Nashville rockers Country Westerns are excited to announce their self-titled debut album, to be released on May 1, 2020 via Fat Possum Records.
The band has also announced a slate of performances spanning from February to May of this year, which includes stops in Nashville, Atlanta, Philadelphia, Brooklyn and more. See below for the full itinerary of upcoming dates.
Even if you don’t know their names, you likely know their work. Drummer Brian Kotzur starred in Harmony Korine’s film Trash Humpers and was a member of Silver Jews. Singer, guitarist, and songwriter Joseph Plunket led Brooklyn legends The Weight, with a bass-playing side-hustle for Atlanta’s Gentleman Jesse. Plunket relocated to Nashville ten years ago and opened a bar. It was there, in a town teeming with solo artists and hired guns, that the two bonded over their shared desire to be in an actual band.
In 2016, Plunket and Kotzur spent a year in Kotzur’s garage writing riffs and tracking demos. During those hazy, late nights they began to hone their sound. Eventually, with a handful of songs and the encouragement of their friends, they began their quest for the third ‘Country Western’. After some time playing with different lineups—early recordings feature Reece Lazarus from Bully—their friend Sabrina Rush, another rock-n-roller for life, joined them on bass. Rush plays violin and is a member of the Louisville band State Champion, but had never played bass.
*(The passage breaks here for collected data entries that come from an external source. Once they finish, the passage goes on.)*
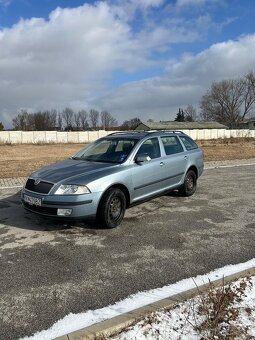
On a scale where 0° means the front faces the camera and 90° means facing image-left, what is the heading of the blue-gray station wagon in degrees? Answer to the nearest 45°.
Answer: approximately 45°

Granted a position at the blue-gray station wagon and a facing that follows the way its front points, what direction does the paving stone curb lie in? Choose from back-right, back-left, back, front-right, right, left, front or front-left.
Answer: front-left
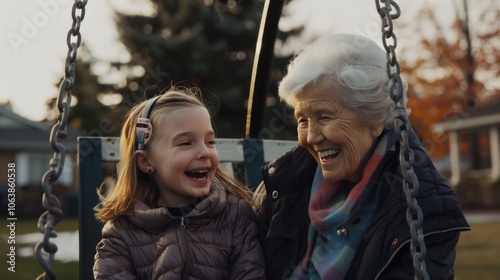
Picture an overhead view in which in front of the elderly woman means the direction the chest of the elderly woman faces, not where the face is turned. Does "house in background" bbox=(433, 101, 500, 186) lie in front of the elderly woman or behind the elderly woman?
behind

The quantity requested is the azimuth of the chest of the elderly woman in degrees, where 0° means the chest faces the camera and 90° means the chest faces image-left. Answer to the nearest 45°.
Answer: approximately 45°

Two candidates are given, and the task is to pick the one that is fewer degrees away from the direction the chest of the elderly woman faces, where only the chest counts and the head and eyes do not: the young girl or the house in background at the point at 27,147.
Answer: the young girl

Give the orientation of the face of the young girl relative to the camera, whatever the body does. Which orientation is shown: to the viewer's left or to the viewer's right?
to the viewer's right

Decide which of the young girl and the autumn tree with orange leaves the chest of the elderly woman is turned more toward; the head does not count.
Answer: the young girl

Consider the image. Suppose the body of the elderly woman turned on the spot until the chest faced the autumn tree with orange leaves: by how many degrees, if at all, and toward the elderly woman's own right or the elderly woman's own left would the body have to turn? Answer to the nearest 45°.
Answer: approximately 135° to the elderly woman's own right

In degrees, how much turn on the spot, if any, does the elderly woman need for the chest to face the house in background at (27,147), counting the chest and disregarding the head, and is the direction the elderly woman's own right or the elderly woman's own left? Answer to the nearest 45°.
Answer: approximately 90° to the elderly woman's own right

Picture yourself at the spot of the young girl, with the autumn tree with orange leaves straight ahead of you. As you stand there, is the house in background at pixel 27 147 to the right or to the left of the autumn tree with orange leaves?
left

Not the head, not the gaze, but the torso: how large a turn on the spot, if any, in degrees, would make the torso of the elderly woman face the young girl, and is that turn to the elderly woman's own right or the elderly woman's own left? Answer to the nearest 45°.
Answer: approximately 45° to the elderly woman's own right
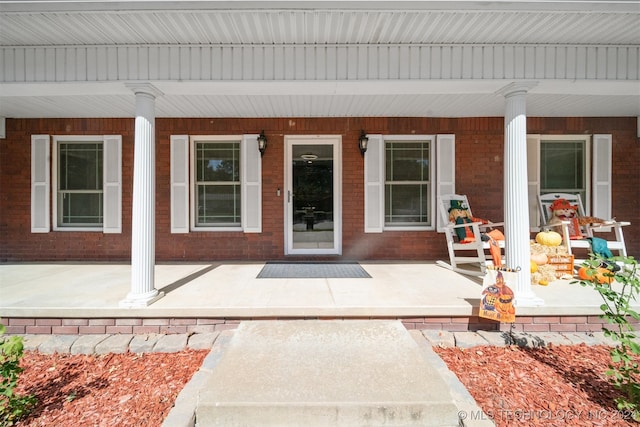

The instrument came naturally to her and her harmonic bass lines were a perfect fit.
The first recordings with the complete lineup were made in Nashville with engineer Andrija Tokic, but the band was soon convinced to leave Nashville to record a couple of songs with Country Westerns enthusiast Matt Sweeney. With Sweeney as the band’s producer they set out for New York and did their first session at Brooklyn’s Strange Weather Studios, with Daniel Schlett. The Strange Weather recordings piqued the interest of indie record label Fat Possum. The band returned to Strange Weather to finish the record and, shortly afterward, signed a deal with Fat Possum Records.
On their debut album, Plunket delivers his words with a cool, raspy bravado and a hint of twang, summoning the spirits of the cities in which the tracks were made. The lyrics bend towards poetry and punk rock sneer in equal measure and lines such as “Maybe I ain’t smart, but I ain’t lying” set the tone for the entire album. The songs are full of insistent guitar riffs played on an electric twelve-string, the jangle either mitigating the edge or pushing it further.
Kotzur and Rush form a tight-knit rhythm section, alternately weaving around and syncing up with one another. They build the foundations of the songs with dynamic tempo, creating a full sound with Plunket—one that is bigger than you might expect for a three-piece.